President Joe Biden’s deputies have demolished the diplomatic border wall that allowed U.S. border agencies to swiftly reject economic migrants arriving from South America, Africa, India, and many other countries.
“This is just excellent news,” tweeted Clara Long, an associate director at HRW.org, a pro-migration group.
The wall was the U.S.-Guatemala Asylum Cooperative Agreement (ACA), which allowed U.S. agents to fly almost any migrant to Guatemala if they traveled through Guatemala on their way toward the U.S. border. That legal capability was extensive because Guatemala covers the full width of Central America. To avoid entering Guatemala, migrants from South America would have had to travel by sea around the country.
The demolition comes as border agents have begun releasing migrants through the concrete-and-steel border wall and into the United States. The catch and release policy is creating an incentive for many more migrants to travel to the United States via Guatemala in the hope of getting U.S. jobs. and even U.S. citizenship from Biden’s draft amnesty.
This decision will help progressives to entice more poor people into the deadly Hunger Games migration route to the United States. The obstacle course migration system rewards blue-collar migrants who overcome coyotes, cartels, rape, deserts, weather, border laws, barriers, rescuers, transport, judges, and cheap labor employers.
Business groups and investors gain because the progressives provide them with profit-boosting, cheap foreign workers, government-funded consumers, and multiple renters for apartments.
In 2016, Americans elected President Donald Trump to solve the migration problem and to restore their right to a national labor market. By early 2020, he had largely shut down the deadly route by barring nearly all migrants from getting into the United States.
Biden’s officials oppose the popular curbs on migration and hope to build new pipelines to extract young people from their home countries for use by the U.S. economy.

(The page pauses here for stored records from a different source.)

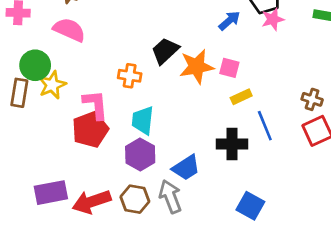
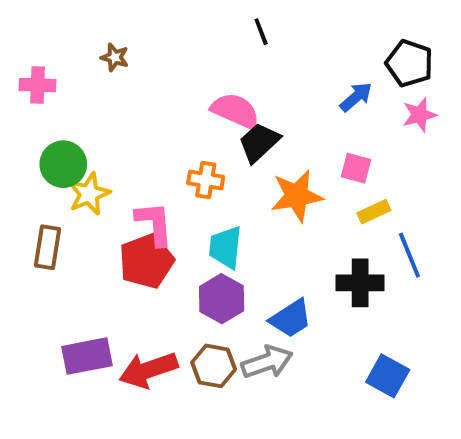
pink star: (273, 19) -> (419, 115), moved
pink semicircle: (69, 30) -> (235, 111), moved
orange star: (197, 67) -> (297, 196), moved
brown rectangle: (19, 93) -> (47, 247), moved
gray arrow: (170, 197) -> (267, 362), turned 92

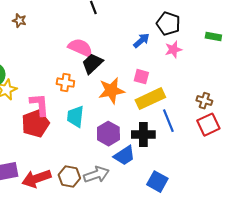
yellow rectangle: (374, 212) -> (150, 99), size x1.8
purple hexagon: (222, 299) -> (108, 134), moved
blue trapezoid: (291, 318) -> (124, 156), moved

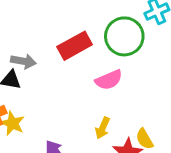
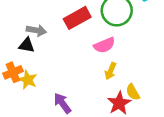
yellow arrow: (103, 128) -> (111, 71), moved

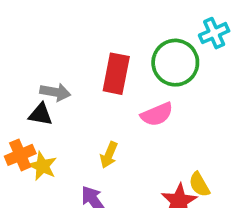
red rectangle: (77, 18) -> (116, 74), turned -50
yellow arrow: (111, 71) -> (109, 155), moved

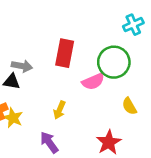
green circle: (175, 63) -> (114, 62), moved
yellow semicircle: (199, 184) -> (129, 106), moved

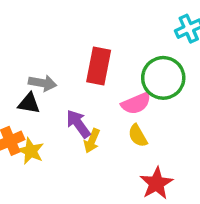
yellow semicircle: (129, 106) -> (138, 136), moved
purple arrow: (49, 142) -> (78, 124), moved

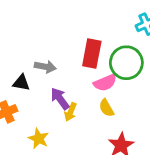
red rectangle: (99, 66) -> (92, 53), moved
gray arrow: (43, 83) -> (45, 67), moved
yellow star: (31, 151) -> (39, 139), moved

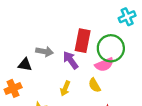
pink semicircle: (105, 83) -> (104, 65), moved
purple arrow: (60, 99) -> (71, 60), moved

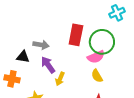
purple arrow: (71, 60) -> (48, 65), moved
yellow semicircle: (95, 85) -> (97, 76), moved
orange cross: (13, 88) -> (12, 79), turned 35

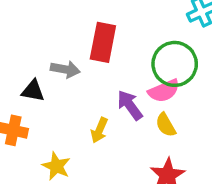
red rectangle: (76, 35) -> (103, 42), moved
purple arrow: (48, 65) -> (130, 105), moved

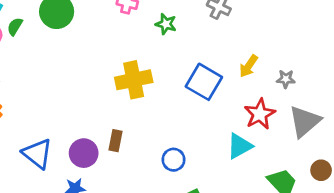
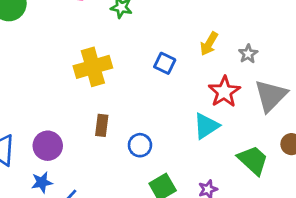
gray star: (286, 79) -> (248, 54), turned -30
blue square: (204, 82) -> (165, 63), size x0.6
brown rectangle: (116, 141) -> (102, 125), moved

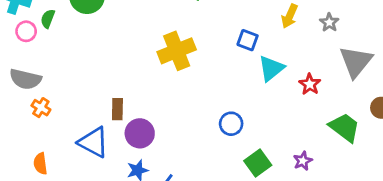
red star: (224, 92) -> (310, 84), moved, size x0.7
brown rectangle: (102, 125) -> (117, 109), moved
cyan triangle: (206, 126) -> (271, 68), moved

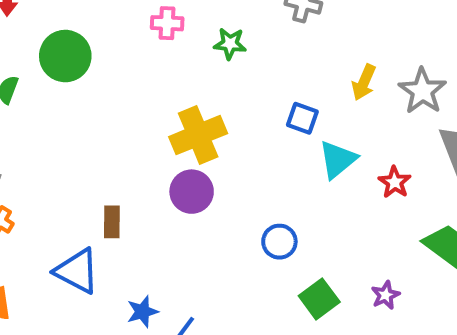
gray star: (329, 22) -> (422, 91), size x1.6
purple circle: (140, 133) -> (192, 192), moved

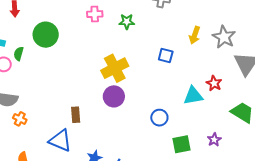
cyan triangle: (338, 160) -> (193, 96), moved, turned 35
green square: (319, 299) -> (182, 144), turned 30

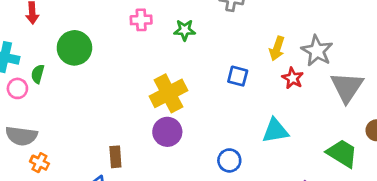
red star: (214, 83) -> (293, 78), moved

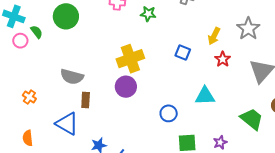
gray star: (317, 51) -> (248, 29), moved
green semicircle: (38, 74) -> (37, 32), turned 120
gray semicircle: (21, 136) -> (72, 77), moved

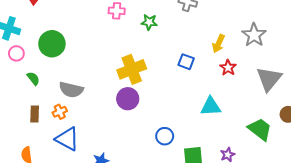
green circle: (66, 16) -> (52, 44), moved
green semicircle: (37, 32) -> (33, 78), moved
orange cross: (29, 97) -> (60, 112), moved, turned 32
brown rectangle: (86, 100) -> (35, 114), moved
blue circle: (169, 113) -> (165, 136), moved

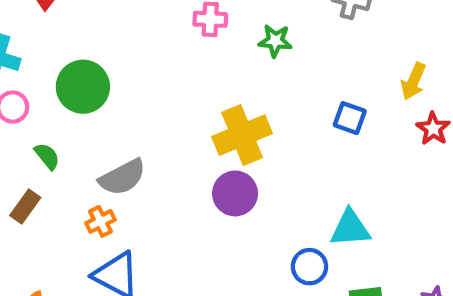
gray semicircle: (71, 90) -> (122, 177), turned -40
cyan triangle: (211, 107) -> (350, 228), moved
brown rectangle: (35, 114) -> (25, 207), moved, turned 35

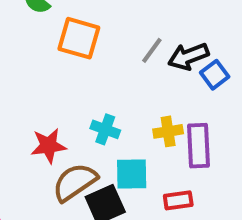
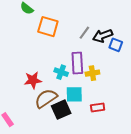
blue square: (215, 75) -> (116, 45), turned -32
purple rectangle: (198, 146) -> (77, 63), moved

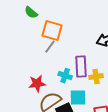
gray line: (84, 33) -> (50, 47), moved

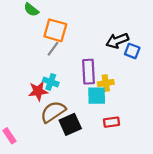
cyan cross: (65, 76) -> (51, 82), moved
cyan square: (78, 98) -> (97, 96), moved

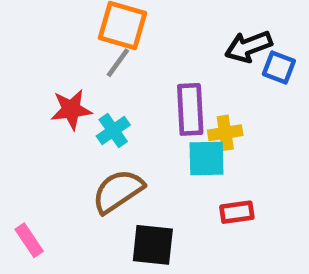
cyan cross: (51, 82) -> (113, 130), turned 35
red star: (38, 91) -> (71, 109), moved
black square: (70, 124) -> (153, 245), moved, turned 30

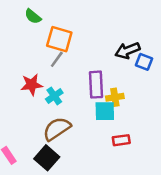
black square: (153, 245) -> (47, 158), moved, turned 35

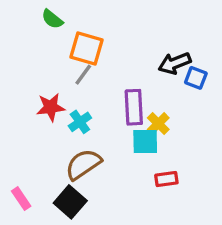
yellow cross: (115, 97) -> (158, 124), turned -36

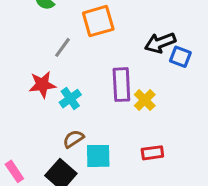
orange square: (86, 48) -> (98, 21), moved, turned -32
gray line: (83, 75) -> (63, 47), moved
cyan square: (145, 141) -> (98, 156), moved
brown semicircle: (83, 164) -> (73, 139), size x0.6

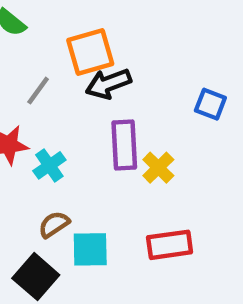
black arrow: (160, 43) -> (108, 84), moved
red rectangle: (152, 153) -> (170, 245), size x1.4

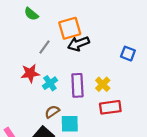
purple rectangle: (124, 145) -> (77, 85), moved
red rectangle: (170, 245) -> (110, 107), moved

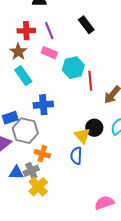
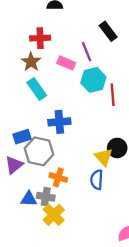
purple line: (49, 31) -> (87, 52), moved
gray cross: (31, 171) -> (46, 197), turned 35

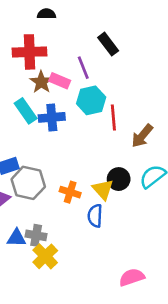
red cross: (40, 38) -> (30, 52), size x1.4
brown star: (31, 62) -> (41, 82), moved
blue cross: (59, 122) -> (52, 117), moved
orange cross: (58, 177) -> (70, 192), moved

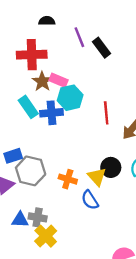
purple line: (83, 68) -> (79, 37), moved
cyan hexagon: (91, 100) -> (70, 98), moved
blue semicircle: (95, 216) -> (90, 200), turned -36

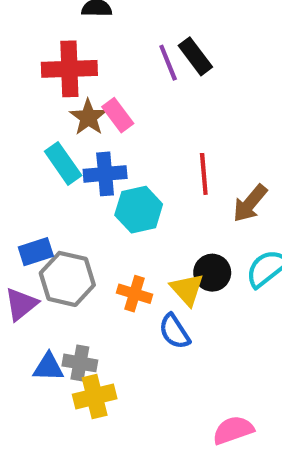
purple line: (79, 37) -> (168, 63), moved
pink rectangle: (58, 80) -> (118, 115), turned 30
cyan hexagon: (70, 98) -> (139, 210), moved
yellow cross: (46, 236) -> (95, 397), turned 30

On February 2, Biden signed an Executive Order calling for the creation of the extra pipelines:
The Collaborative Management Strategy should focus on programs and infrastructure that facilitate access to protection and other lawful immigration avenues, in both the United States and partner countries, as close to migrants’ homes as possible. Priorities should include support for expanding pathways through which individuals facing difficult or dangerous conditions in their home countries can find stability and safety in receiving countries throughout the region, not only through asylum and refugee resettlement, but also through labor and other non-protection-related programs.
Pro-migration advocates claimed the ACA deal was unfair, in part, as Guatemala does not have a well-run process for accepting asylum seekers. For example, HRW.org complained:
Transferees under the ACA were thrust into a high-pressure situation in which they lacked adequate time and resources to make truly informed, voluntary choices about what to do. Once transferees were registered at the airport, they had 72 hours to make the decision about whether they would remain in Guatemala, return to the countries they fled, or try to find refuge elsewhere.[9] The Guatemalan government’s 72-hour time limit is arbitrary and coercive, giving transferees insufficient time to make such monumental decisions.
For years, a wide variety of pollsters have shown deep and broad opposition to labor migration — or the hiring of temporary contract workers into the jobs sought by young U.S. graduates. The multiracial, cross-sex, non-racist, class-based, priority-driven, and solidarity-themed opposition to labor migration coexists with generally favorable personal feelings toward legal immigrants and immigration in theory.
Decades of data and experiences have persuaded the vast majority of Americans — and many elite economists, lobbyists, and legislators — that migration moves money out of employees’ pockets and into the stock market wealth of investors and their progressive supporters. The public’recognition of this “wages to Wall Street” economic strategy comes amid perpetual insistence from business lobbies — and reporters — that supply and demand in the labor market are unrelated.